The STAR learned that Metro Pacific Corp., the local flagship of Hong Kong-based First Pacific Co. Ltd. and one of two new potential investors in Transco, would need at least six months to conduct due diligence on the privatization.
First Pacific and local food and beverage conglomerate San Miguel Corp. (SMC) have earlier confirmed interest in Transco as a possible investment, although analysts said the project seemed beyond the expertise of the cash-rich SMC, Southeast Asias biggest food and beverage company.
First Pacific, on the other hand, already has exposure in local infrastructure projects, among them ownership in Philippine Long Distance Telephone (PLDT) and tollways operator Citra.
Perez said five bidders have been asked to resubmit a revised term sheet last Friday as they have met the technical and financial requirements needed to manage and operate Transcos transmission assets which make up the countrys high-voltage lines.
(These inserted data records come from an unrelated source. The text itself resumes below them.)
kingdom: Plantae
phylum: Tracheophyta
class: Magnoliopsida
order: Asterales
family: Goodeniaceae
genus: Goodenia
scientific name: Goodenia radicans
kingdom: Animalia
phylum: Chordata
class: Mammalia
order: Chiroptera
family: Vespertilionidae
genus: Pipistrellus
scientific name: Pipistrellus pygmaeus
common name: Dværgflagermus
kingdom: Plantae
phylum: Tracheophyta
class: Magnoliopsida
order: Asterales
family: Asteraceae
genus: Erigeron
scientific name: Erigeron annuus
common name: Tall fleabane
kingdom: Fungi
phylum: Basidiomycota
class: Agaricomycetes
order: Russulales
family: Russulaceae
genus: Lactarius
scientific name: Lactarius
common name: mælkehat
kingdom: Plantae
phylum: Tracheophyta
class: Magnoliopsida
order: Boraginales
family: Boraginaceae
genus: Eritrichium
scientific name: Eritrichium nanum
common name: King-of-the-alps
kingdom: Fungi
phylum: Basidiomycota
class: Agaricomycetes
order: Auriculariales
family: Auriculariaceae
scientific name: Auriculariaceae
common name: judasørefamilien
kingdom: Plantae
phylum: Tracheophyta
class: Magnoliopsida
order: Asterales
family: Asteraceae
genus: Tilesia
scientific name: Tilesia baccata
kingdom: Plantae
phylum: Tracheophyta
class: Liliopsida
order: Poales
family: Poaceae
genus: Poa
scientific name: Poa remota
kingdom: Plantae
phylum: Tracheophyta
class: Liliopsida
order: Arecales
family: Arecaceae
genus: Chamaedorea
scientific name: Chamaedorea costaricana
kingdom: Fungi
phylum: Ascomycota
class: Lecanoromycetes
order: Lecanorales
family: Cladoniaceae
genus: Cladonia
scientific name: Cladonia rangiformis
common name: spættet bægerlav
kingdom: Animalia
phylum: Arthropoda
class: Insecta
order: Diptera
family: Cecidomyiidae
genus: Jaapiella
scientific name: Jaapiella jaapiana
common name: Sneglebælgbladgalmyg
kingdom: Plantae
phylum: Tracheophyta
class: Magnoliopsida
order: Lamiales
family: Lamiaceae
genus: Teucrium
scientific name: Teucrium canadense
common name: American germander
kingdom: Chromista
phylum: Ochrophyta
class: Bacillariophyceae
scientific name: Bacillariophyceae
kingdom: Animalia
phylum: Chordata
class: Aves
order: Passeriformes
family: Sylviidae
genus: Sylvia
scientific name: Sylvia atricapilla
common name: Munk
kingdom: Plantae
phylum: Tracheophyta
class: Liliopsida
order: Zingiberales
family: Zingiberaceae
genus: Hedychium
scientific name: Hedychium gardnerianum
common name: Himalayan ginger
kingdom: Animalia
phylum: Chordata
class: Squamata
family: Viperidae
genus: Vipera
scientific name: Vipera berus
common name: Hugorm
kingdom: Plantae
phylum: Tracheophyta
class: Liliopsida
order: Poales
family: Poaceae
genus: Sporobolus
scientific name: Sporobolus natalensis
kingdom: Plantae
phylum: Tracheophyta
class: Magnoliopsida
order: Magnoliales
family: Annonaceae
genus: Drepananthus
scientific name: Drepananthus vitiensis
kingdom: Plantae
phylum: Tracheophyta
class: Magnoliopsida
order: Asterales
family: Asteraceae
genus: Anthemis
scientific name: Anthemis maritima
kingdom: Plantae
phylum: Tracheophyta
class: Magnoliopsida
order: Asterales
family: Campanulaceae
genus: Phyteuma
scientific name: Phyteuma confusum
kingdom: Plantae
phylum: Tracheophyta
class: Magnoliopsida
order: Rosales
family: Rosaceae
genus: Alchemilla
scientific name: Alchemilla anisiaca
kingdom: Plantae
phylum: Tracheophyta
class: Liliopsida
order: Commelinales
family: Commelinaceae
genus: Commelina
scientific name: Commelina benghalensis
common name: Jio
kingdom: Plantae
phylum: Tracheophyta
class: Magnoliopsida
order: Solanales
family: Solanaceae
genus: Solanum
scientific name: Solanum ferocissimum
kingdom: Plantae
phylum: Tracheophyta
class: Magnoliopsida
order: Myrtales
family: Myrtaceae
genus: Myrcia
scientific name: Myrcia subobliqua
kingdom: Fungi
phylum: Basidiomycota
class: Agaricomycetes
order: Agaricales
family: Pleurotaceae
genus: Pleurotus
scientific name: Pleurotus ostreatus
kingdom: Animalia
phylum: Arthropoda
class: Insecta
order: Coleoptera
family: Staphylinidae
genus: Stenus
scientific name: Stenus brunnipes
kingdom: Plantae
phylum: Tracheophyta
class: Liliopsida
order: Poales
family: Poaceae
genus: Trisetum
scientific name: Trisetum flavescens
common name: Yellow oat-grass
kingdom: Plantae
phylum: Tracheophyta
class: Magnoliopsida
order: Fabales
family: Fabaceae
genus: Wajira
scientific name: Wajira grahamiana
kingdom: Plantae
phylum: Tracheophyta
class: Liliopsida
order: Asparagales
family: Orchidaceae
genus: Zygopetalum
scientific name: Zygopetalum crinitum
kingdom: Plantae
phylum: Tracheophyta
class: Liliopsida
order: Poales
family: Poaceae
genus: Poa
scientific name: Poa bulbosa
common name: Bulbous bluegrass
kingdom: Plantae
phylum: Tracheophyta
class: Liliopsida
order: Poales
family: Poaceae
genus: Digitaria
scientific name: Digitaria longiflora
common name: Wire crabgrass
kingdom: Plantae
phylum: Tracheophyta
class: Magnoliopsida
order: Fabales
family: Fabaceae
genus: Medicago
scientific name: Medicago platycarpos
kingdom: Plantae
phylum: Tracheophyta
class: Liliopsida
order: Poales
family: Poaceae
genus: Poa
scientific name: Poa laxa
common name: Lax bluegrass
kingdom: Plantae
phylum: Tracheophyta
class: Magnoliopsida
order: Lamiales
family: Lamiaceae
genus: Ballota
"We are pleased with the financial and technical depth of the five initial bid qualifications," Perez said, adding that the PSALM board is currently reviewing the term sheets.
"We are reviewing five revised offers for Transcos privatization. We cant confirm the identity of any of the bidders because we want to maintain competitiveness between the prospective bidders. We may need to review them again given the many different aspects of Transcos privatization being addressed by various term sheets," Perez said.
PSALM advisor Edgardo del Fonso said big local conglomerates, including those owned by the Ayalas and the Gokongweis, were earlier sent feelers to participate in the governments privatization plan. "But we never saw them surface. They did not come forward," he said.
A highly-placed industry source said of the five companies that submitted their indicative offers for Transco, two are local entities and three are foreign groups.
The source added that two of the three foreign firms are from Japan and Australia. One the other hand, Singapore Power Ltd., the lone bidder in Transcos two failed auction last year, and US firm AES Corp., which reportedly expressed keen interest in Transco, were not included in last Fridays list.
Meanwhile, four Japanese firms were earlier reported to have indicated plans to participate in the bidding. They are Kansai Electric Corp., Kyushu Electric Corp., Electric Power Development of Japan and Tokyo Electric.
PSALM, the government entity tasked to privatize the state-owned generation, transmission and related assets under the Electricity Power Industry Reform Act (EPIRA), first bid out the transmission facilities in July 2003. The bidding failed as only one party, Singapore Power, submitted a pre-qualification proposal. A second bidding in Aug. 2003 also failed as the same party Singapore Power - showed up. Government rules on the disposition of its assets allow negotiations after two failed biddings.
Transcos assets, valued at around $2 billion, would be privatized through a concession agreement for a period of 25 years renewable for another 25 years subject to performance conditions. The government will require at least 25 percent of the enterprise value of the business, payable upon closing of the transaction.
As an incentive, investors have the option to pay the balance in installments over a period of up to 25 years.
In case of a joint venture or consortium with foreign investors, a foreign participant must have financial and technical capability with proven domestic or international experience as operator of a transmission system with capacity and coverage comparable with that of the Philippines.